■ Records for this exercise:
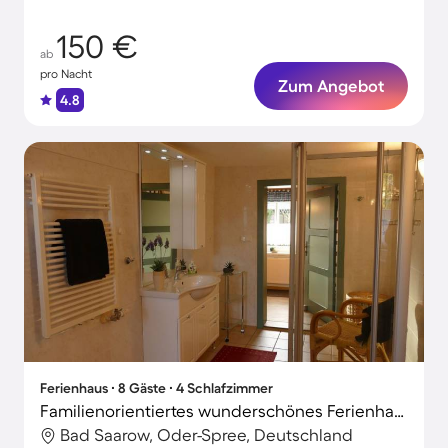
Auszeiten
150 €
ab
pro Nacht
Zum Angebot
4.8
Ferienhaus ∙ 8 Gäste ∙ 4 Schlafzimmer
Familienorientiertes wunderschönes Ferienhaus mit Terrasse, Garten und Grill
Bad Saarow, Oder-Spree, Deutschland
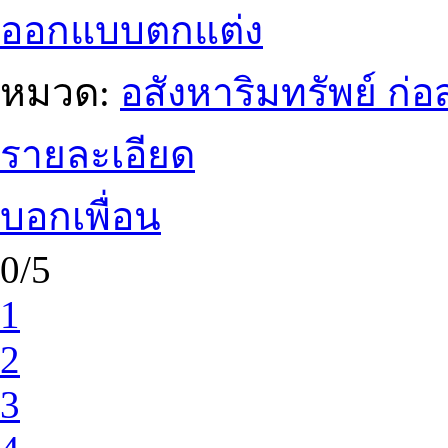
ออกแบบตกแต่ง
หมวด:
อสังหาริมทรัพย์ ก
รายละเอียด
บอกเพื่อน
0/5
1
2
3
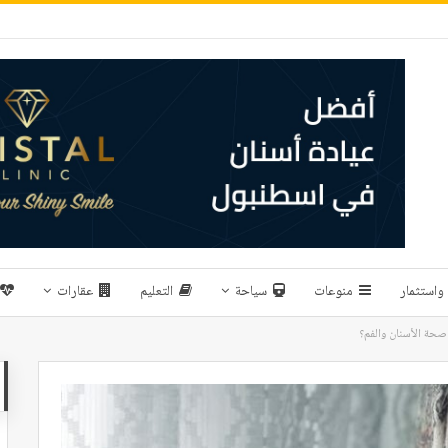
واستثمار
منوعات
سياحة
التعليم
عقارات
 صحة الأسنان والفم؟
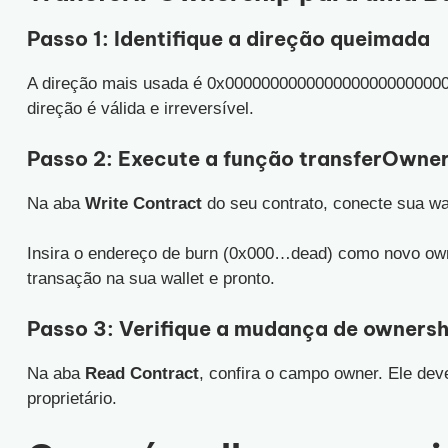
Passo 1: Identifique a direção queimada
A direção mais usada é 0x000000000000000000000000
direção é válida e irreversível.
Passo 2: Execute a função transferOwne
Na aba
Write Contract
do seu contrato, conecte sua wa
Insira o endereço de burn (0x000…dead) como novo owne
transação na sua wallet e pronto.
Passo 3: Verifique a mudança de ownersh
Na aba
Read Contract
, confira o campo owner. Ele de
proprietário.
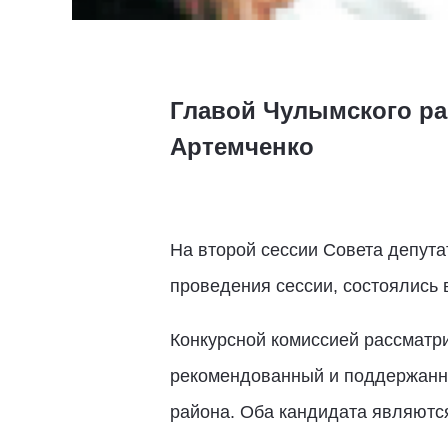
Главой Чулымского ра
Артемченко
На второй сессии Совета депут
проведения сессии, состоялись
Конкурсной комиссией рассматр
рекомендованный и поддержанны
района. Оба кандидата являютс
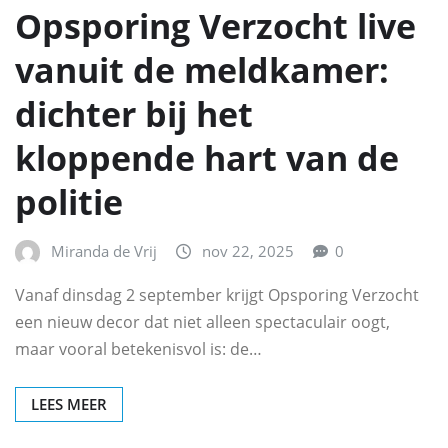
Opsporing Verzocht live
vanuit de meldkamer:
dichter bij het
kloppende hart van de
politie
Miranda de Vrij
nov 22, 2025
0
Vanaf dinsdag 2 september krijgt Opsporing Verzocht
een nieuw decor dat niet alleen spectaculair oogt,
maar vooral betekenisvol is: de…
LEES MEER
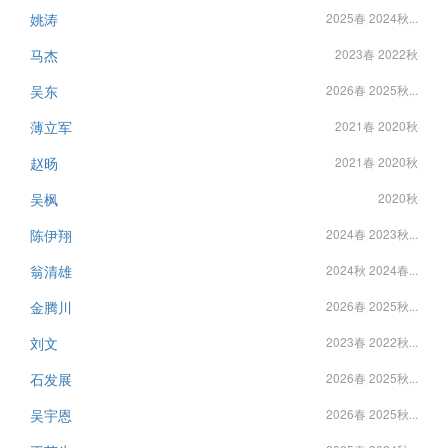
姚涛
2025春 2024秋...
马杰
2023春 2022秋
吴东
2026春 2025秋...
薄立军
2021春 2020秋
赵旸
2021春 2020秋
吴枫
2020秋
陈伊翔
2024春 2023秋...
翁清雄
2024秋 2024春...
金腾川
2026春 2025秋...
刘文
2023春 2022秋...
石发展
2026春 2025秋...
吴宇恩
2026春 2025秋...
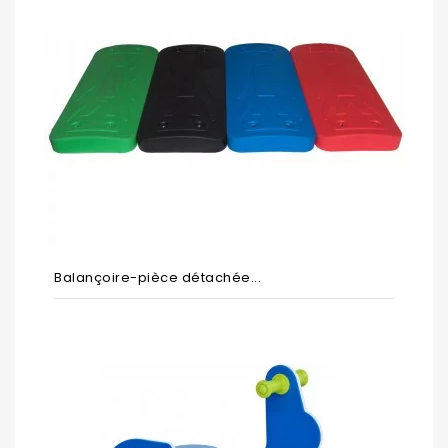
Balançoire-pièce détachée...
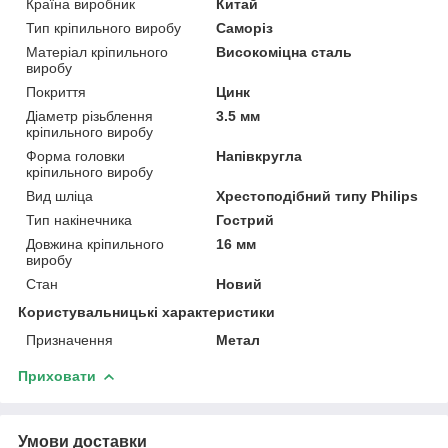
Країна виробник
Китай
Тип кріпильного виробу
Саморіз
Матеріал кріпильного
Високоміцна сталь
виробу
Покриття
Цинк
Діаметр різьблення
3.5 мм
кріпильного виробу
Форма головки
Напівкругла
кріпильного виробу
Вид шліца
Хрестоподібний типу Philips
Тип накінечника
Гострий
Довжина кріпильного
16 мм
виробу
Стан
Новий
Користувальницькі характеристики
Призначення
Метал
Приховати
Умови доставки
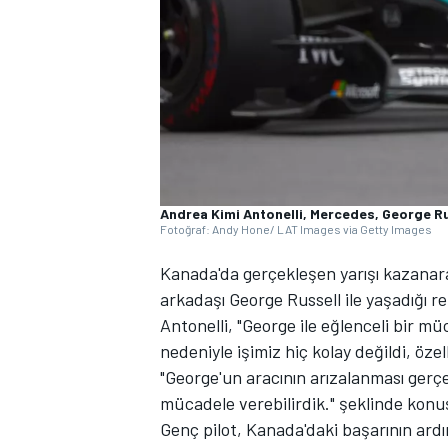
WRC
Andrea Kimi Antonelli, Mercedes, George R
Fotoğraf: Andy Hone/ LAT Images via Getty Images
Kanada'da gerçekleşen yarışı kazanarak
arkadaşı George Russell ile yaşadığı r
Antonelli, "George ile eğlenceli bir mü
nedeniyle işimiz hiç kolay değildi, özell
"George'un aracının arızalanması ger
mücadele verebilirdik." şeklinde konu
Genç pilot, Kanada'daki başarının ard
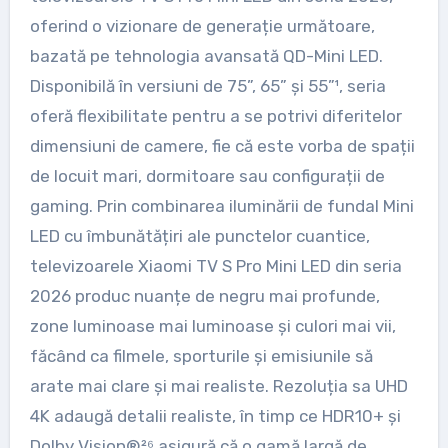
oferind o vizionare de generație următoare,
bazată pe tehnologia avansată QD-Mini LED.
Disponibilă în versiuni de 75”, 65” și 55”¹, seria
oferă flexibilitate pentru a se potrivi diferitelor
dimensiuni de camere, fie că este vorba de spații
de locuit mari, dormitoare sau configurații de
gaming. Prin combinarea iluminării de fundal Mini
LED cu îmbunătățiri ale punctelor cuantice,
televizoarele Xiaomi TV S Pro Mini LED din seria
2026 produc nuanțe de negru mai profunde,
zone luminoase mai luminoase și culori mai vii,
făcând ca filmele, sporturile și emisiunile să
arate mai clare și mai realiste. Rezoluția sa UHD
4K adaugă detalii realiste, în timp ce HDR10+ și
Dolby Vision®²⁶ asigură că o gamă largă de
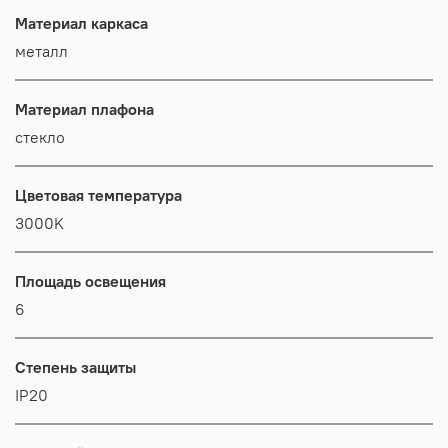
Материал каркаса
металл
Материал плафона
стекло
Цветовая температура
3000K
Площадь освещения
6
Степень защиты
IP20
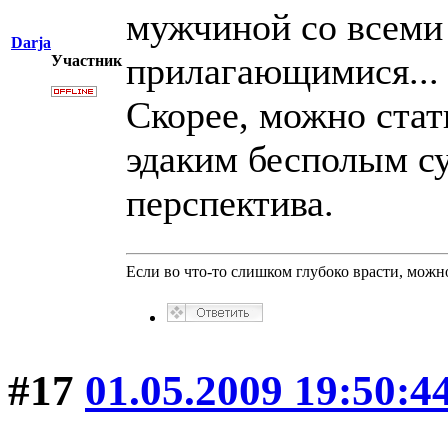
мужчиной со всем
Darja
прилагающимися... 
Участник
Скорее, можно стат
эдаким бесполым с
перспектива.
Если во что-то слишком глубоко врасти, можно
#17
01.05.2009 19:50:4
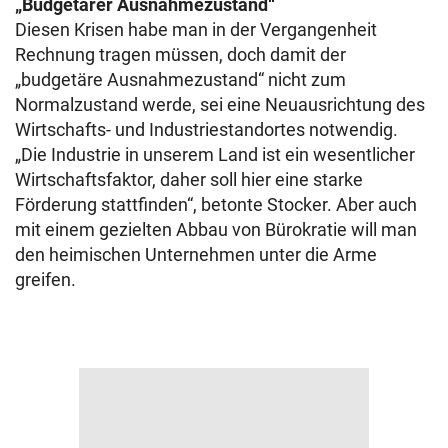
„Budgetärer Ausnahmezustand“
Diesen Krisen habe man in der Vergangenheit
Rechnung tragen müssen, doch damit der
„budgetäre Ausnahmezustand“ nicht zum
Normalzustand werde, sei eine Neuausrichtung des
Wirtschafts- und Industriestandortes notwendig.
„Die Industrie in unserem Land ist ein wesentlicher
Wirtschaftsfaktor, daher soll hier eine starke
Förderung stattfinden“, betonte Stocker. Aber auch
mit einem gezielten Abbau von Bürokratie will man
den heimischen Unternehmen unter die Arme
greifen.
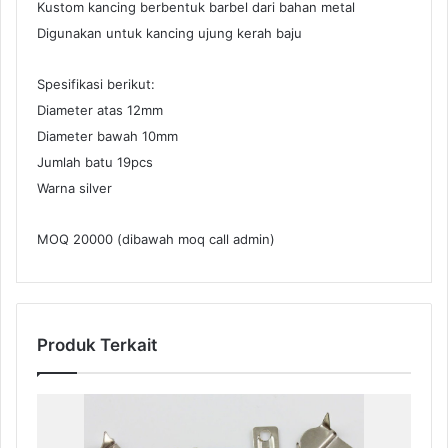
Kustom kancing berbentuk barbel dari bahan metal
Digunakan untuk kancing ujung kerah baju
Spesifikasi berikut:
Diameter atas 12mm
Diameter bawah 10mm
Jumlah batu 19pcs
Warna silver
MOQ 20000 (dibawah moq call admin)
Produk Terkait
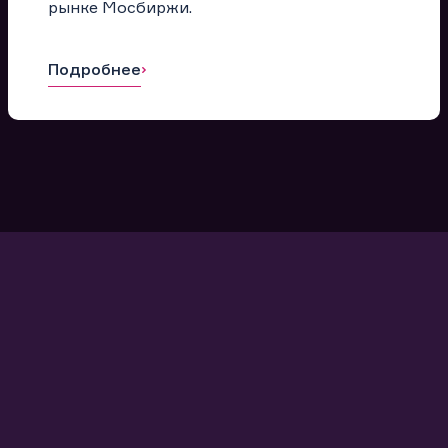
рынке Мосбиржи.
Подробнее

■ Problem to solve: Filter the data above, keeping only lines that include the string "Kanada".

■ Written answer:
Kanada'da gerçekleşen yarışı kazanarak
Genç pilot, Kanada'daki başarının ard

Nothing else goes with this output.